Secondo il testo presentato il conseguimento della laurea magistrale in Medicina e Chirurgia "abilita all’esercizio della professione di medico-chirurgo, previa acquisizione del giudizio di idoneità". Si legge inoltre che per gli studenti che all'entrata in vigore del decreto risultino iscritti al corso di laurea, "resta ferma la facoltà di concludere gli studi, secondo l’ordinamento didattico previgente, con il conseguimento del solo titolo accademico. In tal caso resta ferma, altresì, la possibilità di conseguire successivamente l’abilitazione all’esercizio della professione di medico-chirurgo". Invece, i candidati della seconda sessione per gli esami di Stato di abilitazione del 2019, che hanno già conseguito l'idoneità, sono abilitati all'esercizio della professione.

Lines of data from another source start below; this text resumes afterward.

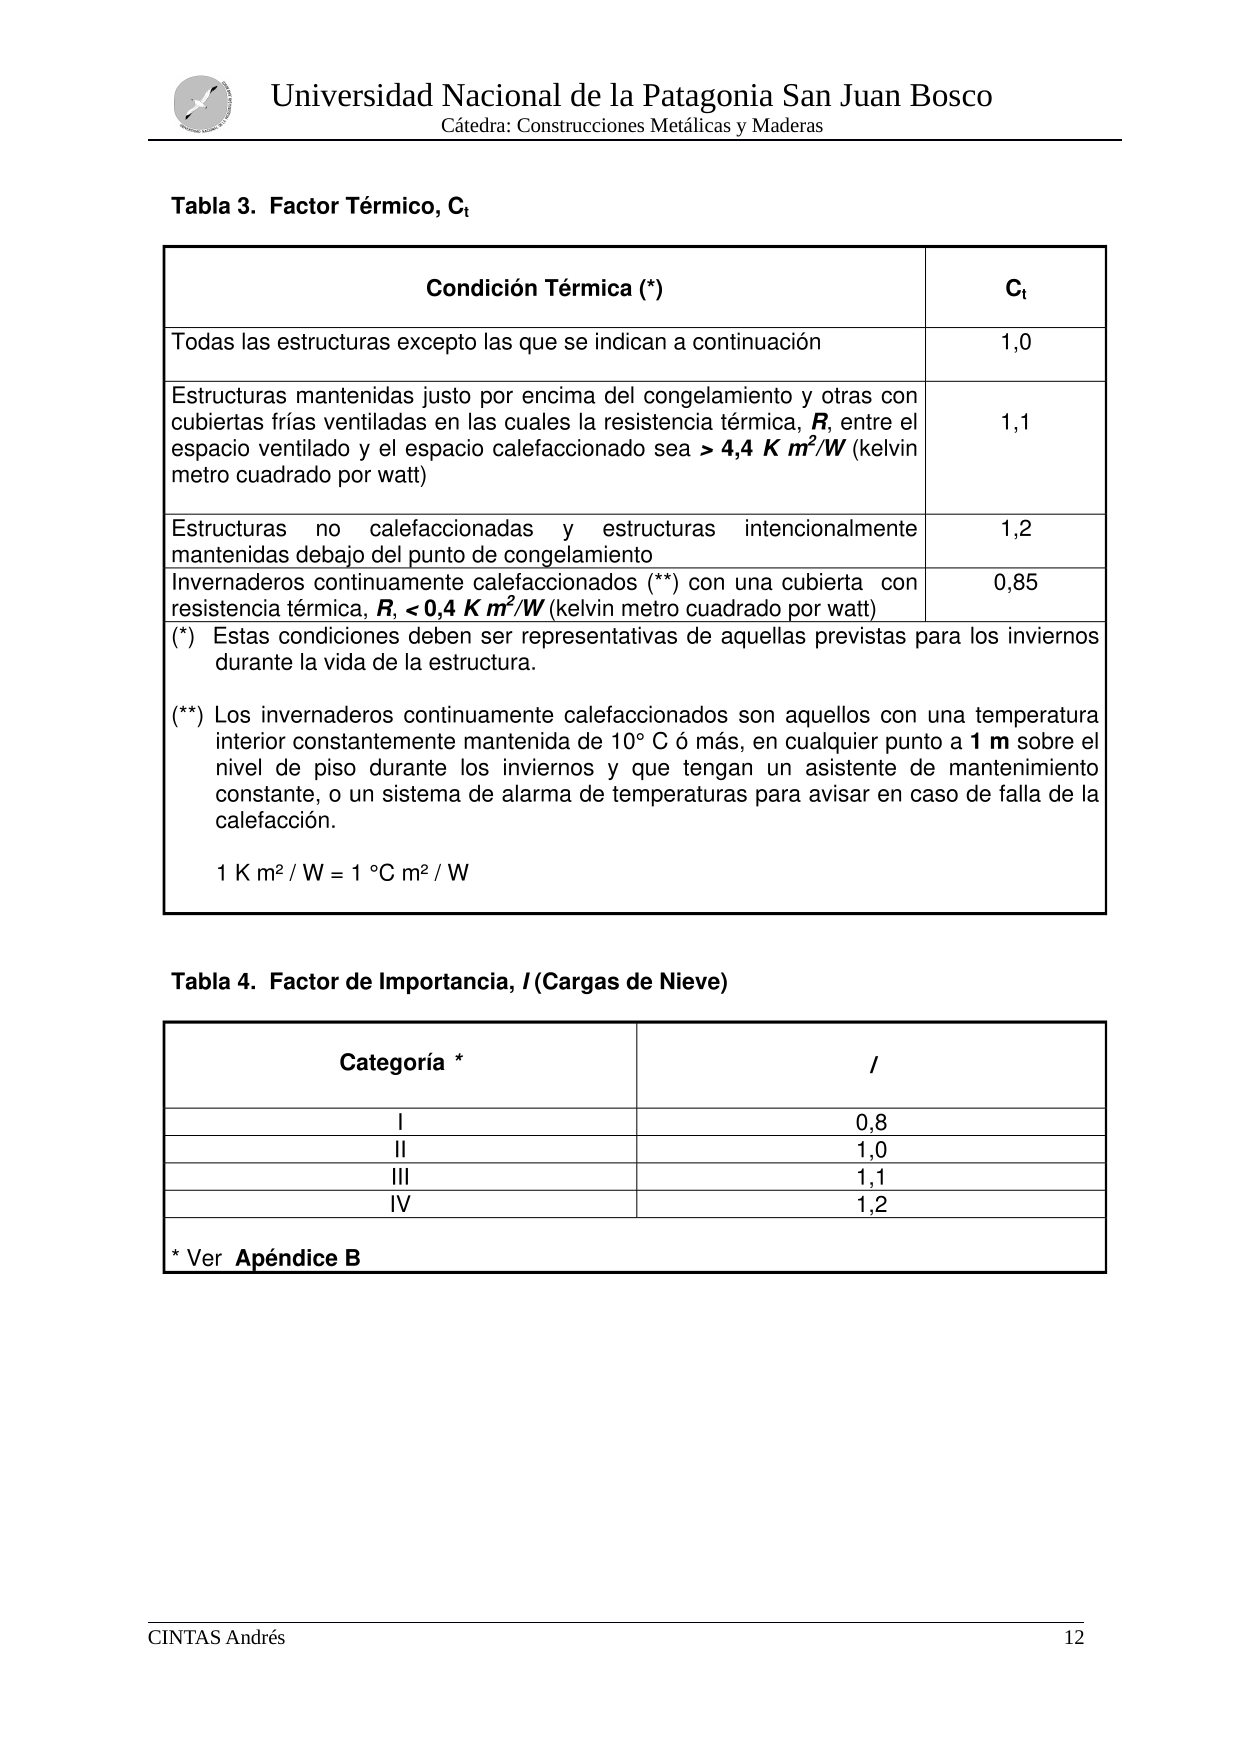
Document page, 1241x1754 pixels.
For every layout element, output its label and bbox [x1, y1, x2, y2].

picture [173, 75, 233, 134]
picture [162, 196, 1108, 1274]
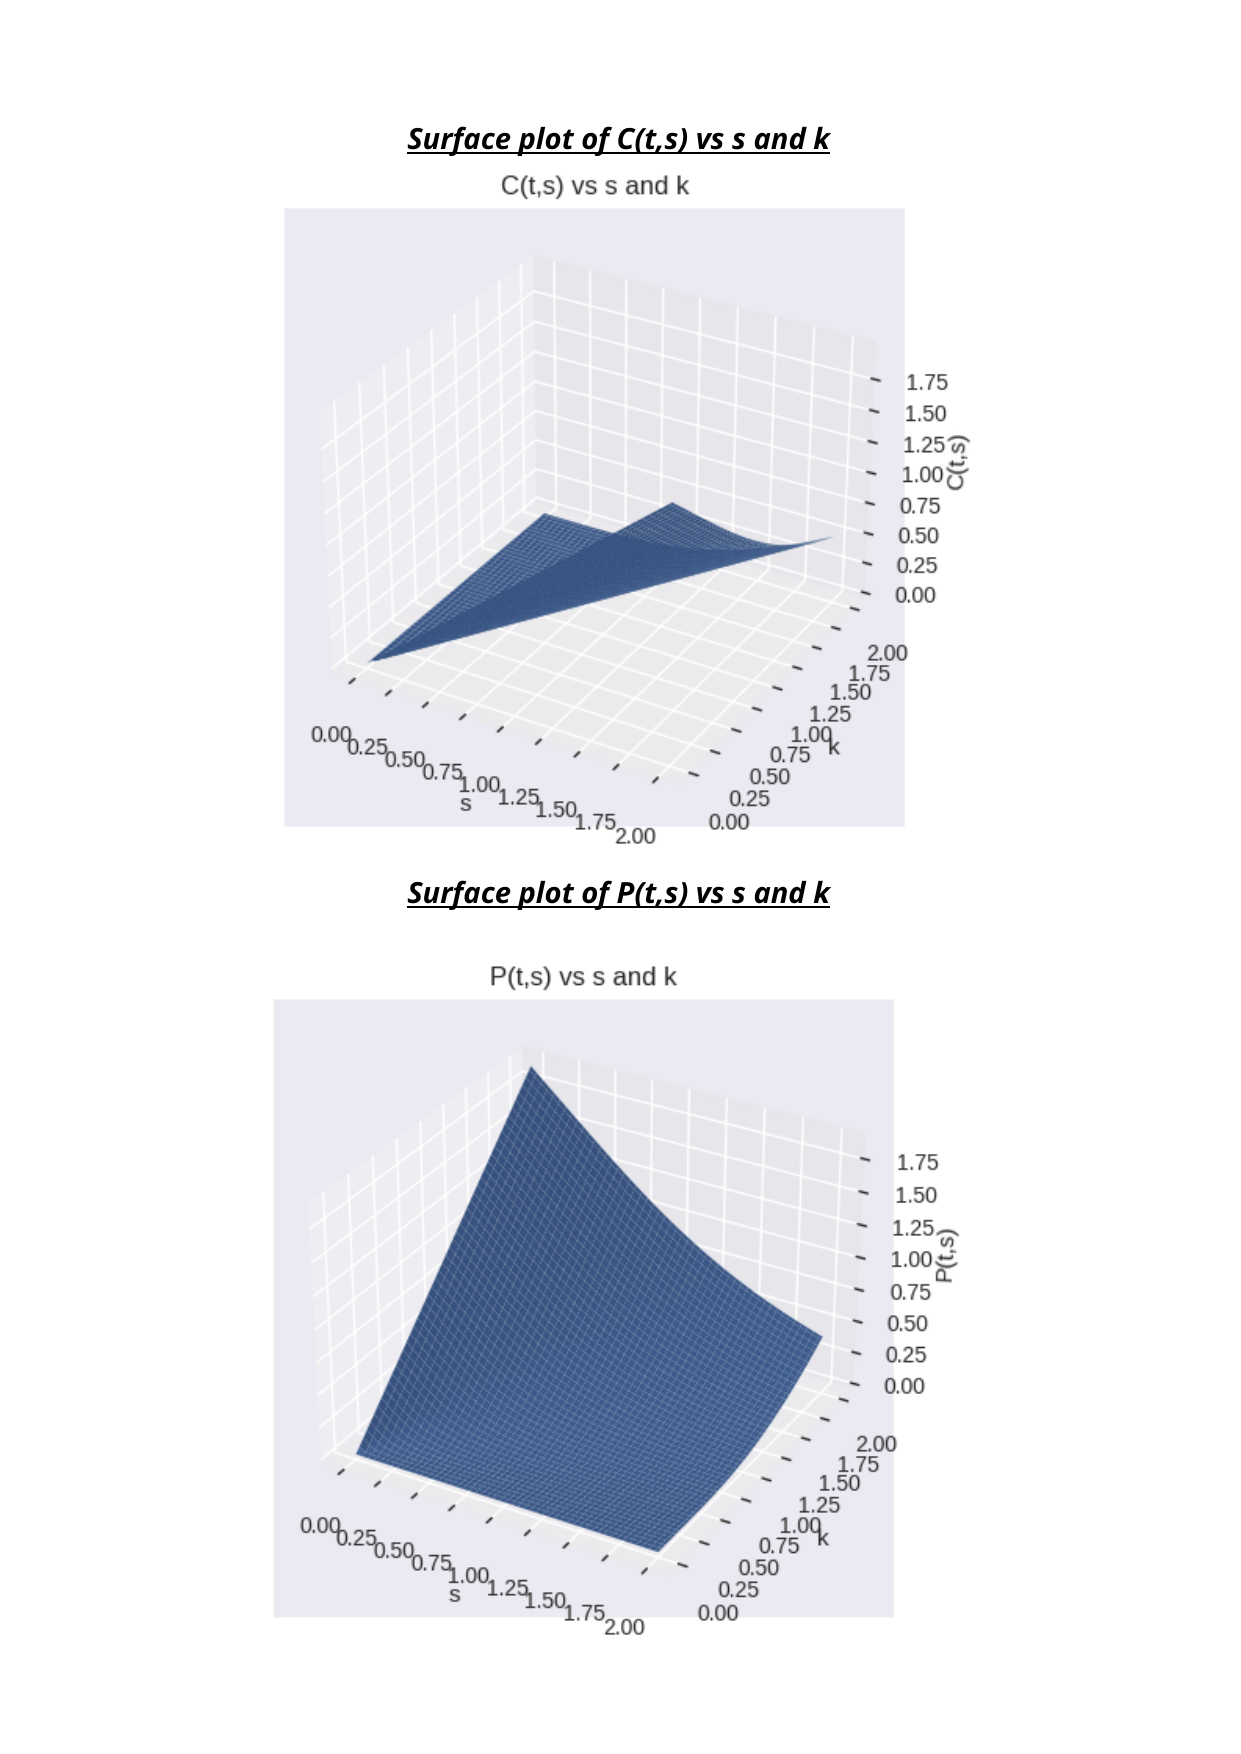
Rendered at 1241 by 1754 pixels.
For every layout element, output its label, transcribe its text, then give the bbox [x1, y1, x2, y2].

text Surface plot of C(t,s) vs s and k [118, 118, 1122, 158]
picture [252, 949, 966, 1649]
picture [263, 157, 977, 858]
text Surface plot of P(t,s) vs s and k [118, 872, 1122, 912]
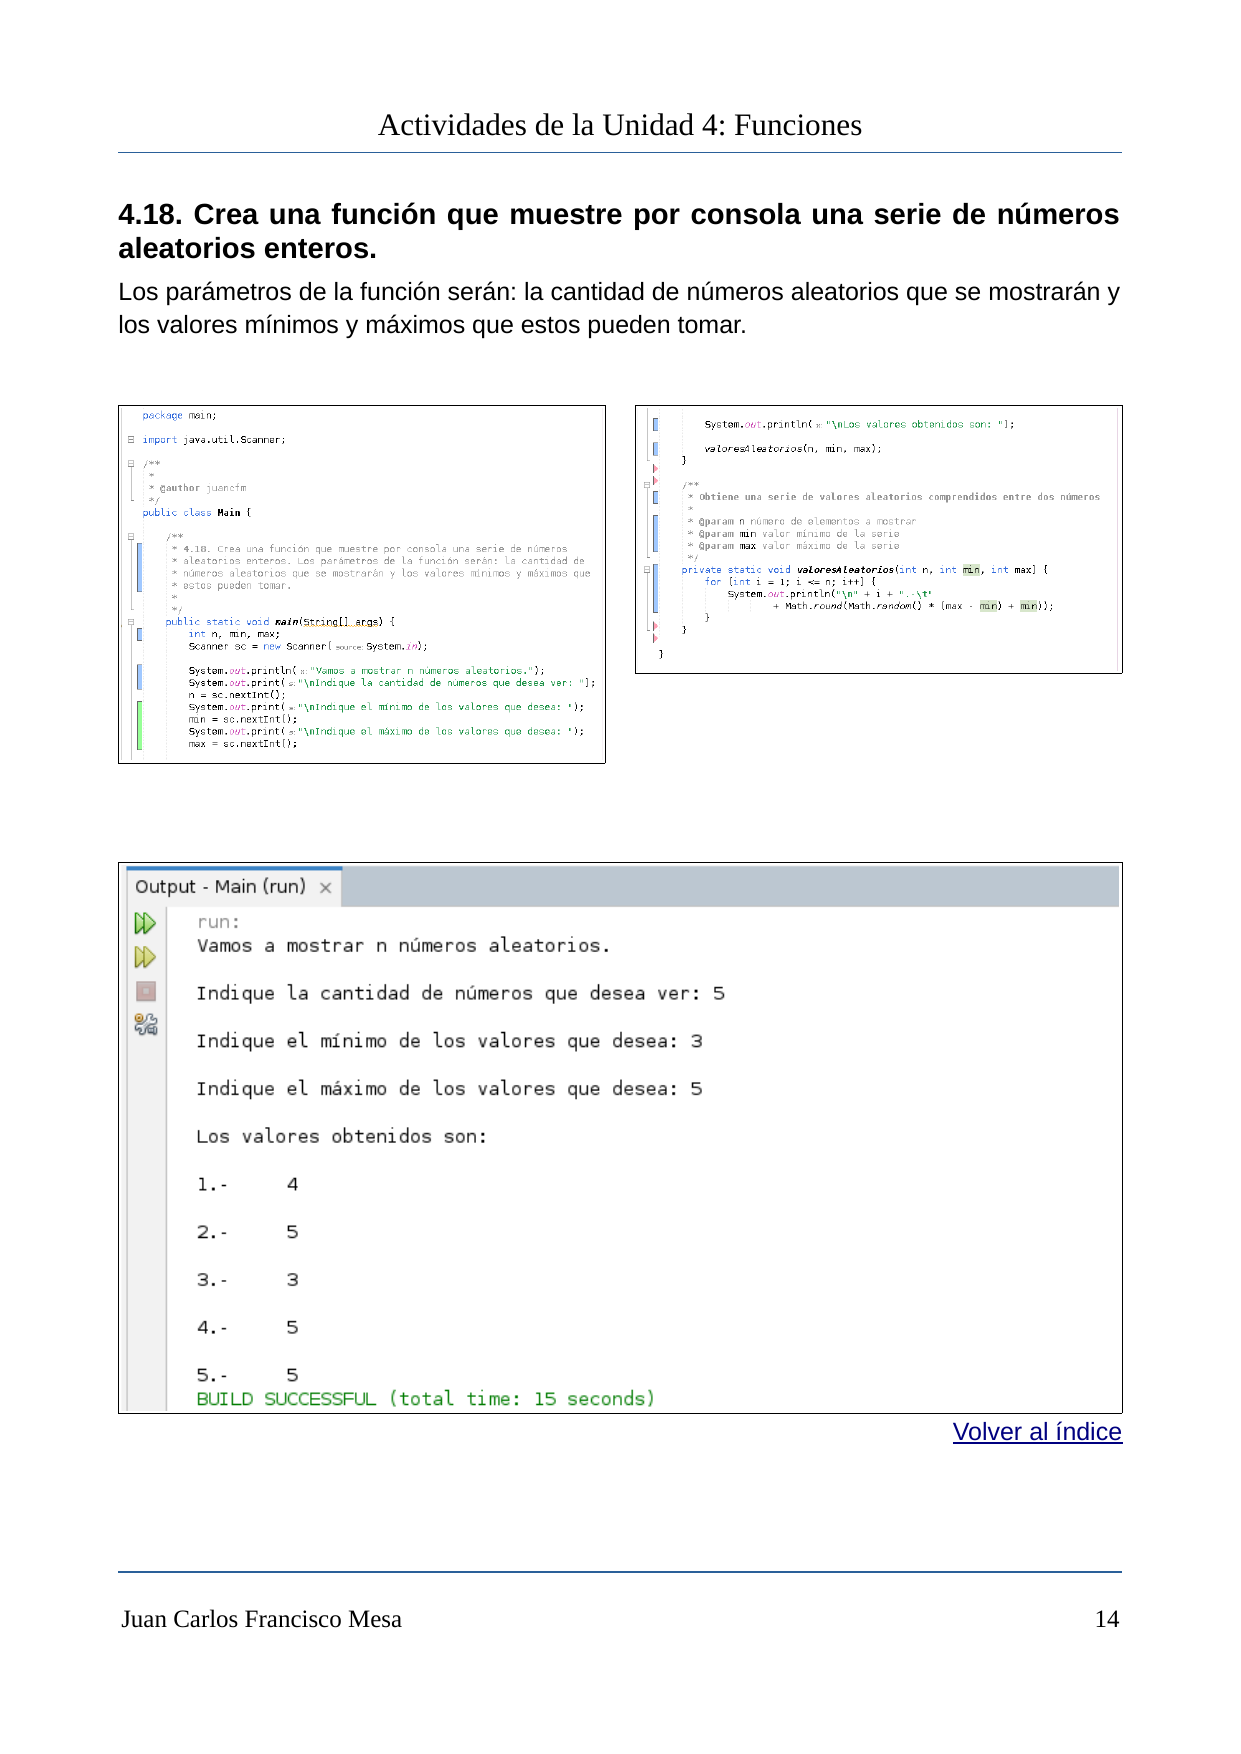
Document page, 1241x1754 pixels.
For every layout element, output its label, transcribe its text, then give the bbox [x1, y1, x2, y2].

La proposta, si legge ancora, "è finalizzata a superare, a regime, il meccanismo dell’abilitazione all’esercizio professionale per i laureati in medicina e chirurgia attraverso l’esame di Stato […] disponendo  che il conseguimento della laurea magistrale a ciclo unico in Medicina e Chirurgia – Classe LM/41 abiliti all’esercizio della professione di Medico Chirurgo previo giudizio di idoneità sui risultati relativi alle competenze dimostrate nel corso del tirocinio pratico-valutativo svolto all’interno del Corso di studi". Secondo quanto si legge nel documento, si tratterebbe di una scelta già oggetto di riflessione da tempo, da quando il tirocinio pratico è stato inserito nel corso di laurea: ancora di più in questa situazione di emergenza si pensa che "l’esame finale di laurea possa ricomprendere già quella valutazione circa la capacità all’esercizio della professione di medico, come peraltro è testimoniato dalla bassissima percentuale di bocciati all’esame d'abilitazione".